Meeting with Wolf Keller of the City of Calgary Blue Ribbon Panel

November 24, 2013 by CRC Action Group in News

CRCAG Working Group meeting With City of Calgary Blue Ribbon Panel Head Wolf Keller and Rick Valdarchi


On November 5th members of the CRCAG working group met with Wolf Keller and Rick Valdarchi to discuss the findings and direction of the City of Calgary Blue Ribbon Panel.


This is a summary of our discussion.


Mr. Keller presented the 6 major themes the Panel is exploring.


1. Climate Matters.

Climates on earth have always been in a state of flux. The changes have typically happened over decades and centuries. But changes do happen. The Panel has made the determination that future understanding of our climate and any possible changes that we might be undergoing needs to be better understood. Not only for ourselves but also for generations to come.  The Panel is recommending we study and seek to understand our climate and changes to it. Some have predicted that we can expect to see more rainfall in the springs and less in the fall. Understanding around climate can help with long and short term planning for both flooding and drought events.


2. Watershed.

The entire watershed as a whole needs to be understood and we need to establish the impact that human activities have had on it. This is particularly important when seeking to understand and prevent some of the smaller flooding events such as the flood of 2005.
3.Event Forecasting.

As many of us have learnt over the past 4 months the events that lead up to the Flood of 2013 were what really could be characterized as the perfect storm. The snow pack was large and the rain was heavy and long. The Panel recognizes the need for excellent communication between various agencies. Forecasting can lead to better warning. Snow pack studies, river modeling and weather forecasting can give better predictions of potential risk.


4. Storage.

The Glenmore Reservoir was never intended to be used for flood protection. But it did protect the City from an event more disastrous event this June. The Reservoir was brought down as much as it could be prior to the flood and as a result the peak flows were attenuated by the Reservoir.  Mr. Keller confirmed the storage capacity of Glenmore using the last survey data available was a total of approximately 17 Million Cubic Meters (10 Million Cubic Meters of active storage and 7 Million Cubic Meters of dead Storage). Mr. Keller indicated that there was a plan to increase the height of the dam by 1.5 meters which would increase the total storage capacity of the reservoir to approximately 23 Million Cubic Meters. This was an initiative that was being explored prior to the flood of 2013. If the City did this it would increase the storage capacity. Again, this option needs to be explored further to establish if this route is a cost efficient means of getting more storage. The question was asked as to whether or not dredging of the reservoir was being considered. Mr. Keller indicated that there were a number of concerns with regards to water quality and the proximity of the Weaslehead Natural area which called into question the cost/benefit of dredging.  The ongoing integrity of the reservoir is of great concern to this group and we will continue to seek clarification around this. So while the Glenmore Reservoir has some serious limitations and is nowhere near large enough to offer protection against a 2013 type flood, it did attenuate what could have been an even more devastating hit. Mr. Keller will provide CRCAG with a copy of the reservoir survey bathymetry data which is just being finalized.


5. Diversion/Protection

One of the proposals brought forward by the Flood Advisory Panel was a subterranean By Pass.  In conjunction with upstream berming it would offer the core of the City protection by diverting flows out of the Glenmore Dam at near 58th Ave SW and, at a depth of approx 200 feet, would divert the water into the Bow River at near Deerfoot Trail. This project is within the City’s jurisdiction. Meetings with Mr. Andre Corbould verbally confirmed the Provinces financial support of the By Pass. Further designs and engineering are being undertaken. The diversion tunnel would be approximately 6 meters wide.
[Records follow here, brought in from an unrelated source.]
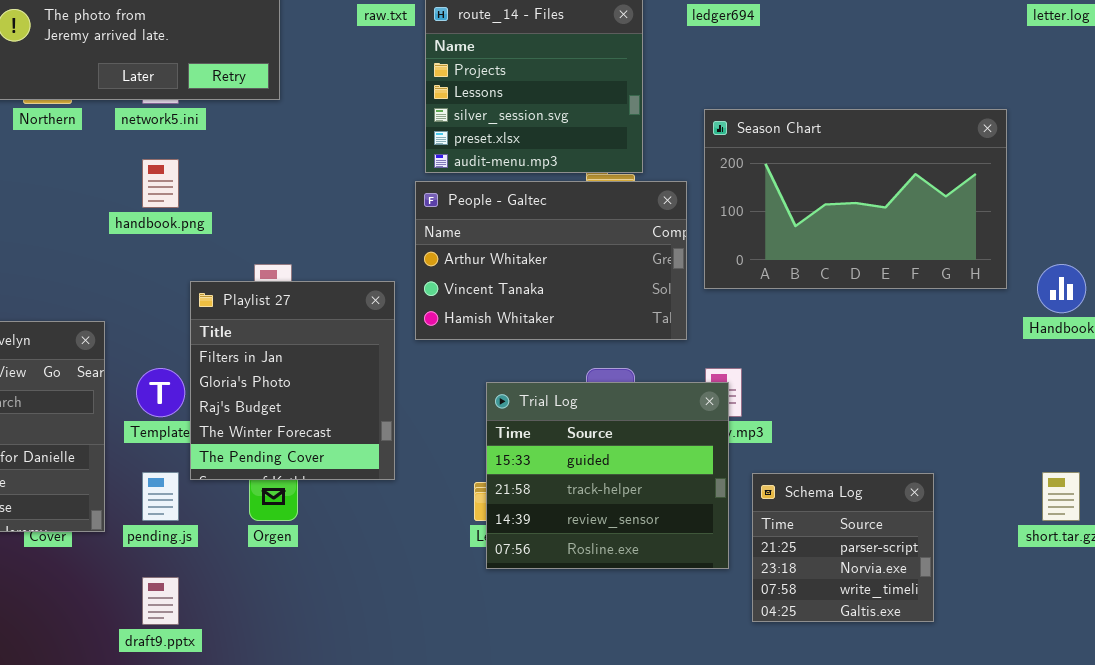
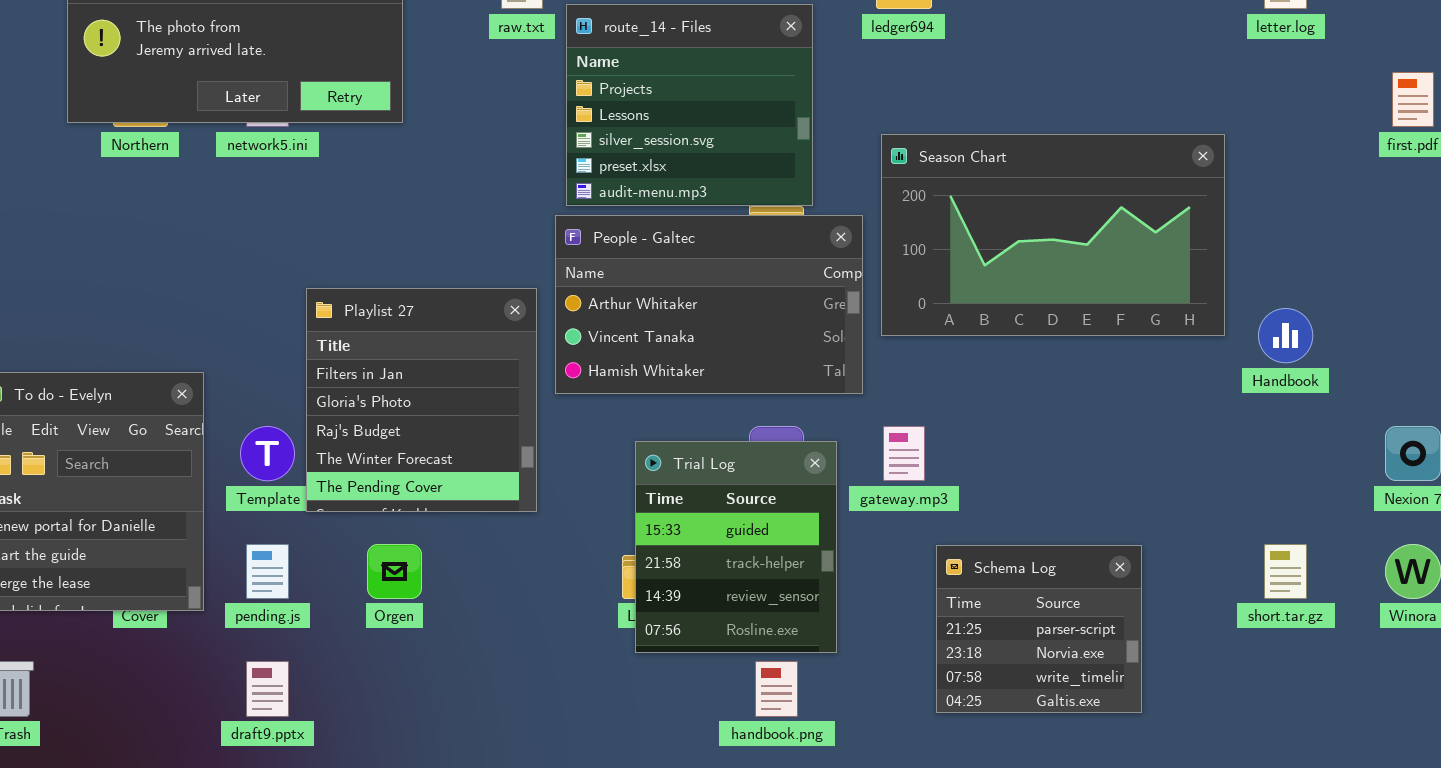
handbook.png: [142,159,179,208] -> [755,661,798,717], moved
Playlist 27: [190,281,395,480] -> [306,288,537,512], moved
Trial Log: [486,382,729,569] -> [635,441,837,653], resized

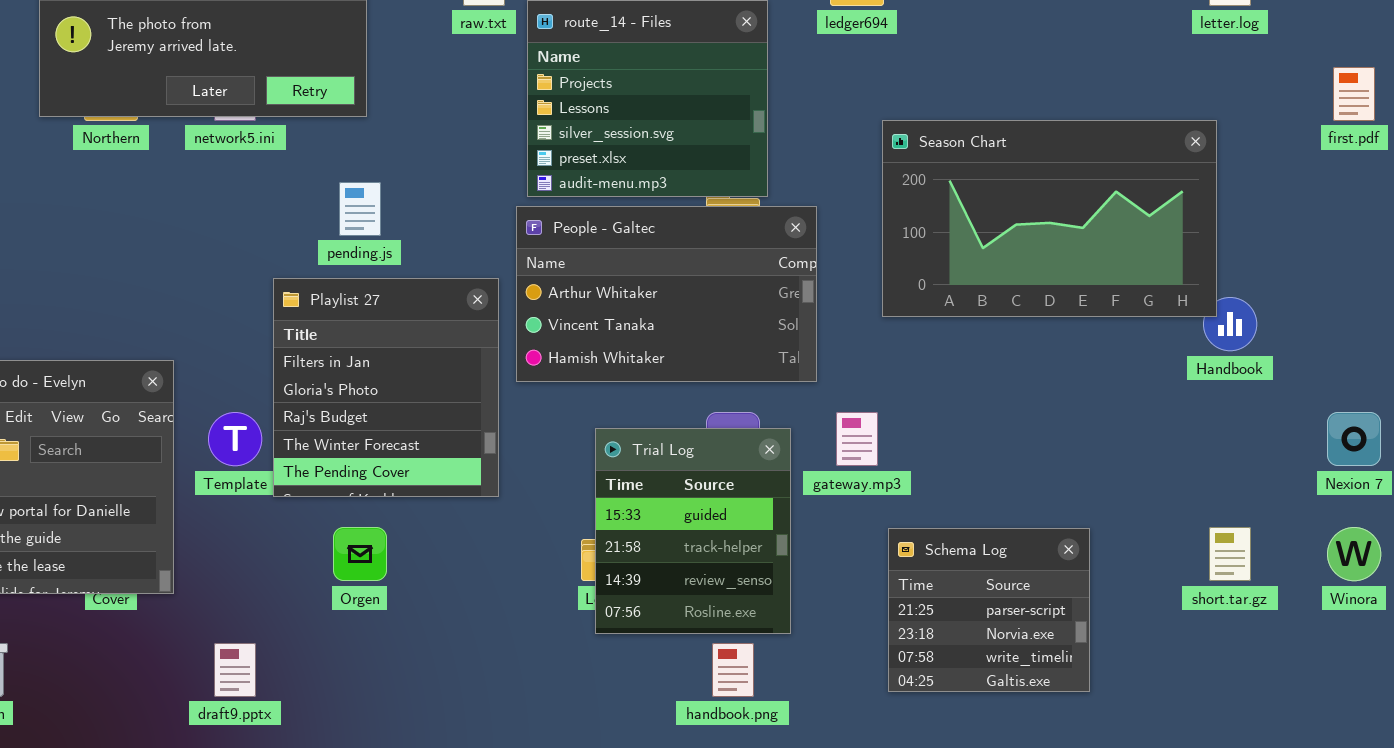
Season Chart: [881,134,1225,336] -> [882,120,1217,317], moved
pending.js: [246,544,289,599] -> [339,182,381,236], moved

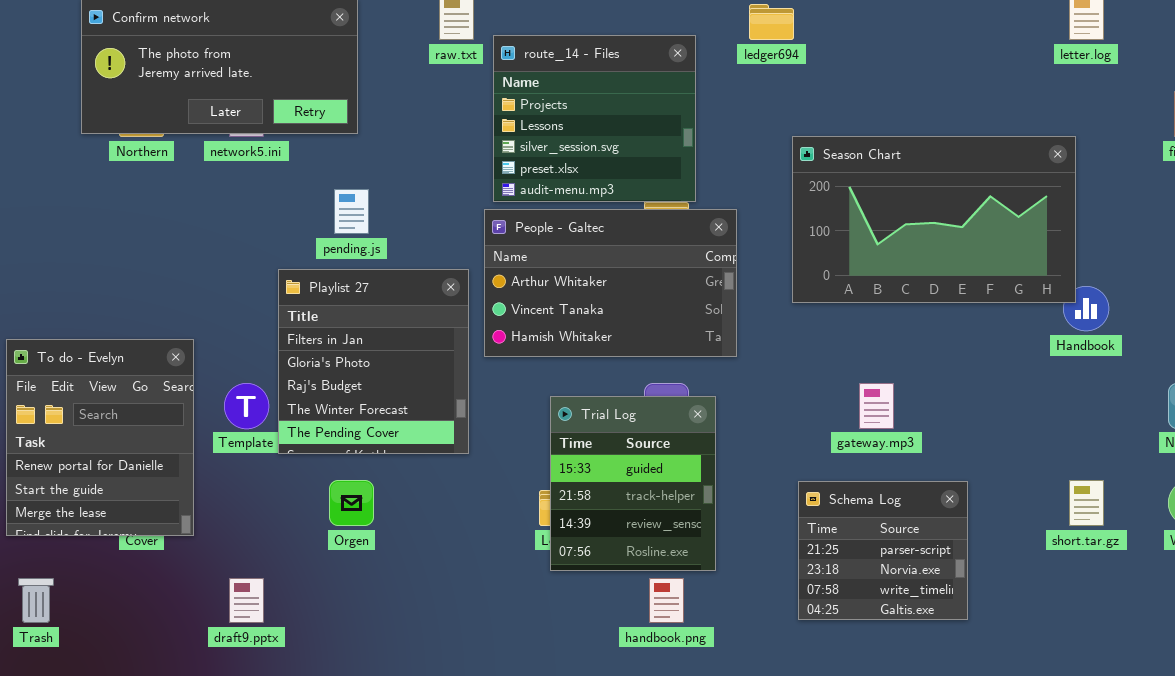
gateway.mp3: [836,412,878,466] -> [859,383,894,429], moved

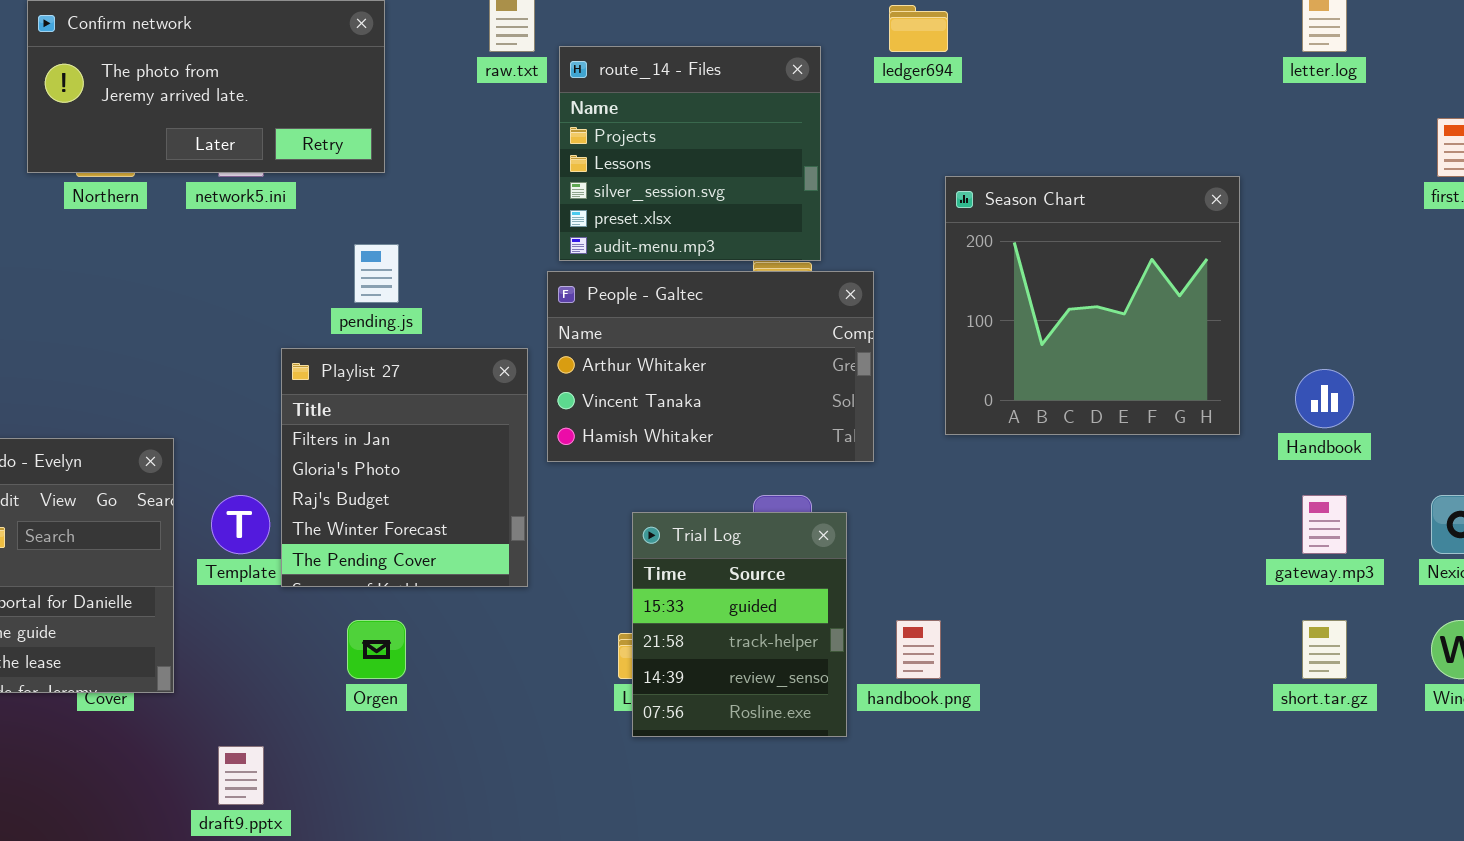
Season Chart: [792,136,1076,303] -> [945,176,1240,435], resized
gateway.mp3: [859,383,894,429] -> [1302,495,1347,554], moved
Schema Log: [798,481,968,620] -> none, closed
handbook.png: [649,578,684,623] -> [896,620,941,679], moved

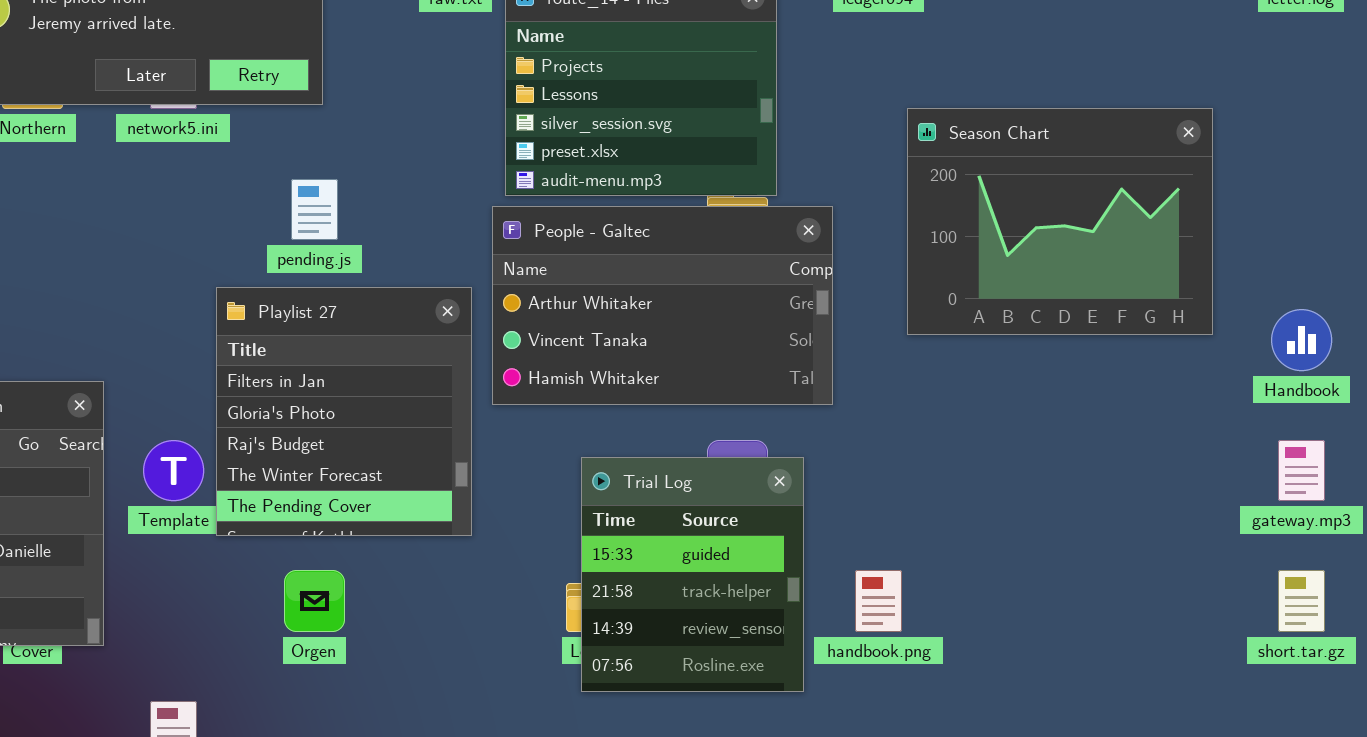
Season Chart: [945,176,1240,435] -> [907,108,1213,335], resized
The City is also exploring smaller scale berming options, both permanent and temporary.


Mr. Keller clarified that Storm sewers and house sewer are generally independent systems.  It is possible that upwards of 30% of household sewage can be lost through holes in the sewer pipes.  During a flood the holes allow ground water to pressure up the sewer pipes which can cause sewage backup.
6. Infrastructure/Resiliency

The City is reviewing design standards and evaluating what changes may need to be made with regard to how we build going forward. How do we make our hospitals, schools, power stations, food supply chains etc more resilient to the risk of flooding? The City has a working group looking into the Land Use ByLaw and what changes may be advisable with regard to new buildings in the floodplain that much of the City core is on.




We asked specifically about whether or not the City was going to dredge out the Rivers in places where there are more deposits. We highlighted specifically a place in the Elbow River where deposits have prevented the flow of water into a stream that ran behind Rideau Road. This stream was what formed the Elbow Island. The Island is now more of a peninsula.  Mr. Keller indicated that while the City understands the concerns they are reliant upon the position and rulings of the federal Department of Fisheries in this regard. It has been that departments historical position that “The River is the River” and have vehemently opposed attempts to move gravel or rocks in the riverbed.